Apparently the register keyword is largely ignored by the compiler -- which likely already puts local variables in a registers anyway.

I was thinking of old school architecture where a stack frame would have to be set up if I used a local. New hardware is great :slight_smile:

Let's take a look at performance.

void ENCODER_RISING_EDGE_ISR(void)
  {
  digitalWrite(DEBUG_PIN, HIGH);
  digitalWrite(DEBUG_PIN, LOW);
  }

Yellow line is the tach signal in (from the signal generator at 66.7KHz).
Blue line is the DEBUG_PIN pulse.

Most of the time the interrupt ISR latency is reasonable and repeatable at ~1.6uS:

But some times it is quite delayed -- up to ~15uS (!):

I assume something on the chip thinks it is more important than my lowly RPM interrupt. Interestingly, this will only impact the reading if it happens on the first or last pulse sampled within the window. Any other pulses will not matter. Even so, difference (~13.5uS) is still quite small compared to the ~500,000uS sample window. Yay for a robust algorithm.

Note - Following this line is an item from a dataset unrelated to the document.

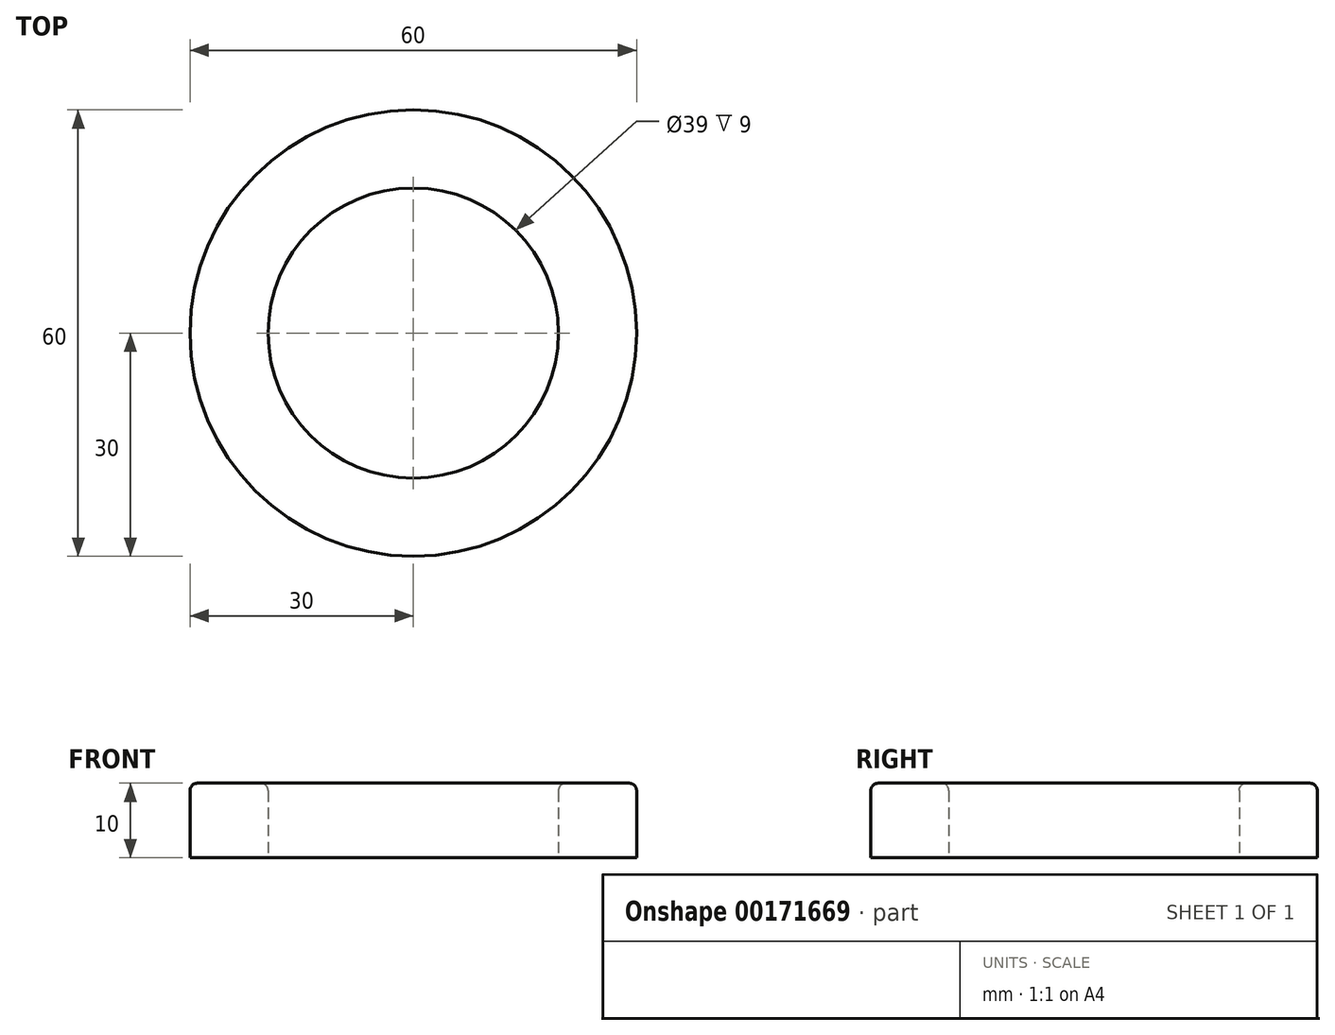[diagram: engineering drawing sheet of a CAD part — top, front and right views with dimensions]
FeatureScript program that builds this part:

Execution time. So the empty DEBUG_PIN pulse is ~410nS wide:

Compare this to the entire ISR inside the DEBUG_PIN pulse:

void ENCODER_RISING_EDGE_ISR(void)
  {
  digitalWrite(DEBUG_PIN, HIGH);
  register uint32_t
    ISR_micros_snapshot;    
  ISR_micros_snapshot=micros();
  if(0==ISR_edge_count)
    {
    ISR_first_edge_uS=ISR_micros_snapshot;
    }
  else
    {
    ISR_last_edge_uS=ISR_micros_snapshot;
    }
  ISR_edge_count++;
  digitalWrite(DEBUG_PIN, LOW);
  }

Which is ~725nS wide:

So reading micros(), a conditional assignment, and an increment only costs on the order of 315nS. Wow, I love this processor.

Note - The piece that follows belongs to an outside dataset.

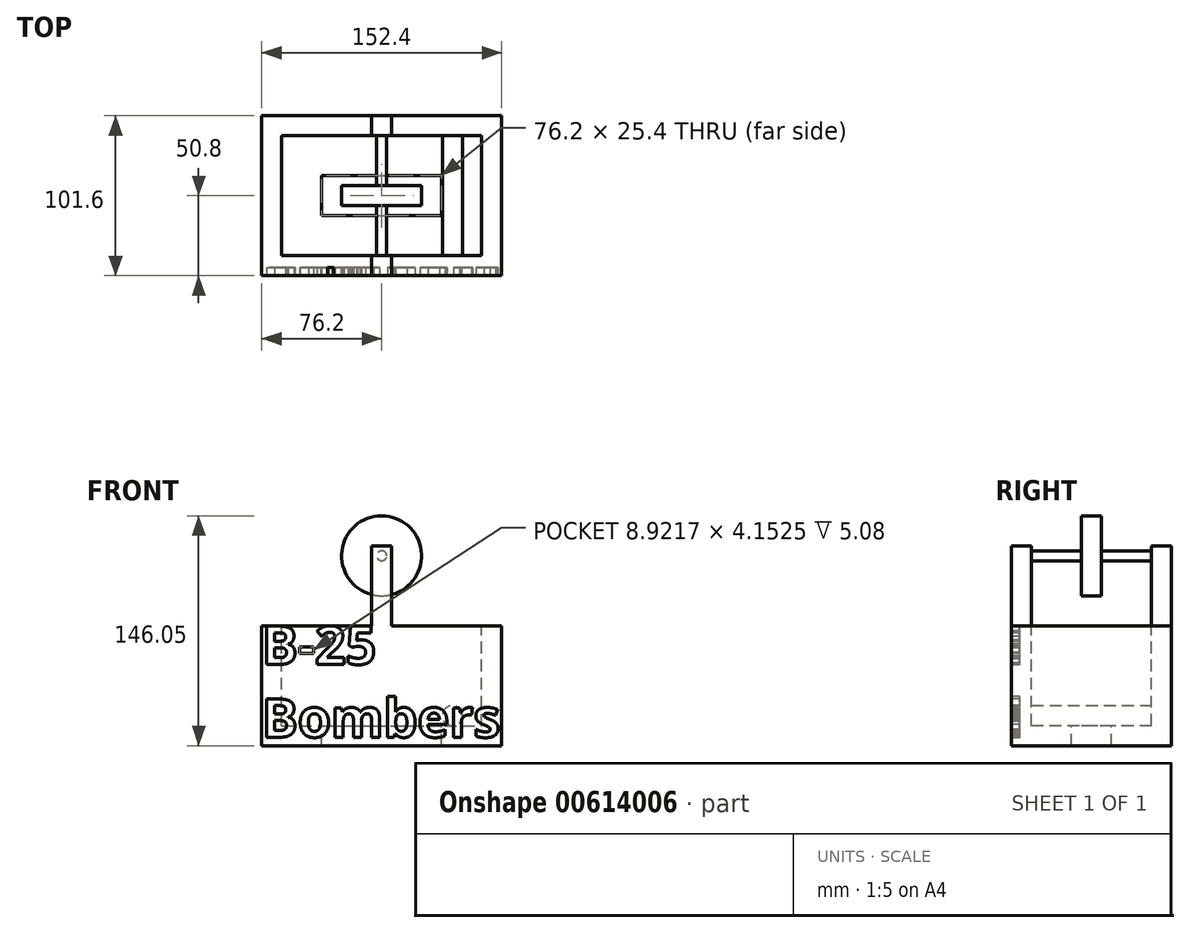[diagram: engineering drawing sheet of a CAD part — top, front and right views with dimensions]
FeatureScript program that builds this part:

As long as I'm in the weeds, lets look at only the micros() call duration. First let's verify the empty DEBUG_PIN pulse again:

void ENCODER_RISING_EDGE_ISR(void)
  {
  register uint32_t
    ISR_micros_snapshot;    
  digitalWrite(DEBUG_PIN, HIGH);
  digitalWrite(DEBUG_PIN, LOW);
  ISR_micros_snapshot=micros();
  if(0==ISR_edge_count)
    {
    ISR_first_edge_uS=ISR_micros_snapshot;
    }
  else
    {
    ISR_last_edge_uS=ISR_micros_snapshot;
    }
  ISR_edge_count++;
  }

Comes out at about the ~410nS as expected:

Now let's capture the micros() call:

void ENCODER_RISING_EDGE_ISR(void)
  {
  register uint32_t
    ISR_micros_snapshot;    
  digitalWrite(DEBUG_PIN, HIGH);
  ISR_micros_snapshot=micros();
  digitalWrite(DEBUG_PIN, LOW);
  if(0==ISR_edge_count)
    {
    ISR_first_edge_uS=ISR_micros_snapshot;
    }
  else
    {
    ISR_last_edge_uS=ISR_micros_snapshot;
    }
  ISR_edge_count++;
  }

Most of the time it is quite reasonable. 640nS - 410nS is a snappy ~230nS:

But some times micros() wanders off into the woods as bad as this post (1.91uS - 410nS = ~1.5uS):

And that I why I was looking for a hardware timer I could read deterministically. Although, compared to to the interrupt latency and sample window it may not be worth going after.

That is enough naval gazing for me. Today.

I've done something similar with my Dremel but I had just a white electrical tape all around the collet and drew multiple lines with a black sharpie so I would get actually lots of on/off for every round.